CONSIGNES
(A) D'après le texte sur l'affaire Perruche, quelle maladie la femme avait-elle contractée pendant sa grossesse ?
(B) Poursuivez le texte sur l'affaire Perruche à la suite de sa dernière phrase.

TEXTE FOURNI
┄┄┄┄┄┄┄┄┄┄┄┄┄┄┄┄┄┄┄┄

Cour de cassation, assemblée plénière
En aparté, l’on remarquera que l’arrêt rendu par la cour de cassation avait pris soin de préserver la vie privée de l’enfant (l’état de santé et les handicaps font partis de la vie privée) en ne mettant comme seule mention sur l’arrêt : Affaire P. ; les médias, la doctrine et finalement l’usage rendirent l’enfant Perruche définitivement célèbre... Dans cette affaire, une femme avait contracté la rubéole pendant sa grossesse.
Elle demanda donc une analyse du liquide amniotique en informant, si l’analyse révélait une trisomie du foetus, qu'elle procèderait à une interruption volontaire de grossesse, selon les règles organisées par la loi. Le médecin l’informa comme quoi l’analyse n’indiquait aucun trouble génétique chez le foetus.

┄┄┄┄┄┄┄┄┄┄┄┄┄┄┄┄┄┄┄┄

ENTRÉES RÉPERTORIÉES
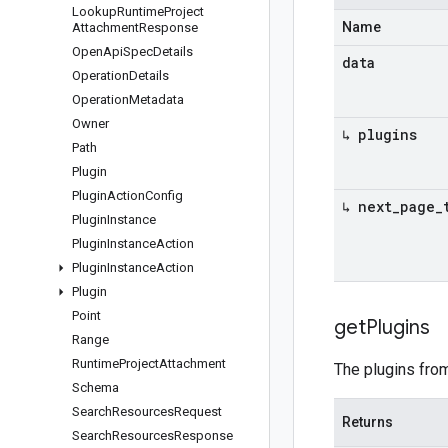
Lookup
Runtime
Project
Name
Attachment
Response
Open
Api
Spec
Details
data
Operation
Details
Operation
Metadata
Owner
↳ plugins
Path
Plugin
Plugin
Action
Config
↳ next
_
page
_
Plugin
Instance
Plugin
Instance
Action
Plugin
Instance
Action
Plugin
Point
get
Plugins
Range
Runtime
Project
Attachment
The plugins from
Schema
Search
Resources
Request
Returns
Search
Resources
Response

┄┄┄┄┄┄┄┄┄┄┄┄┄┄┄┄┄┄┄┄

CORRIGÉ
(A) Elle avait contracté la rubéole.

(B)
A la naissance, il s’avéra que l’enfant était atteint d’une trisomie. La difficulté juridique du cas venait du fait suivant : depuis longtemps la Cour de cassation et le Conseil d’Etat avait admis que les parents pouvaient demander une indemnisation en cas de faute dans l’analyse médicale, leur dommage consistant dans le coût supplémentaire que constitue pour les parents la prise en charge d’un enfant trisomique plutôt que non-atteint de cette maladie génétique.
Mais ici, les parents ont saisi le juge non seulement en leur nom propre mais encore, puisqu’ils en sont les représentants légaux, au nom de l’enfant. Ainsi, c’est l’enfant qui demandait une indemnisation au juge, indépendamment de celle demandée par les parents.
Mais de quel dommage l’enfant pouvait-il se prévaloir, le dommage étant une condition de l’engagement de la responsabilité du médecin, puisque l'article 1382 du Code civil suppose non seulement une faute, mais encore un dommage. En effet, le médecin faisait valoir que si l’erreur d’analyse n’avait pas été commise, la mère aurait procédé à un IVG. C’est parce que l’erreur a été commise que l’enfant est né.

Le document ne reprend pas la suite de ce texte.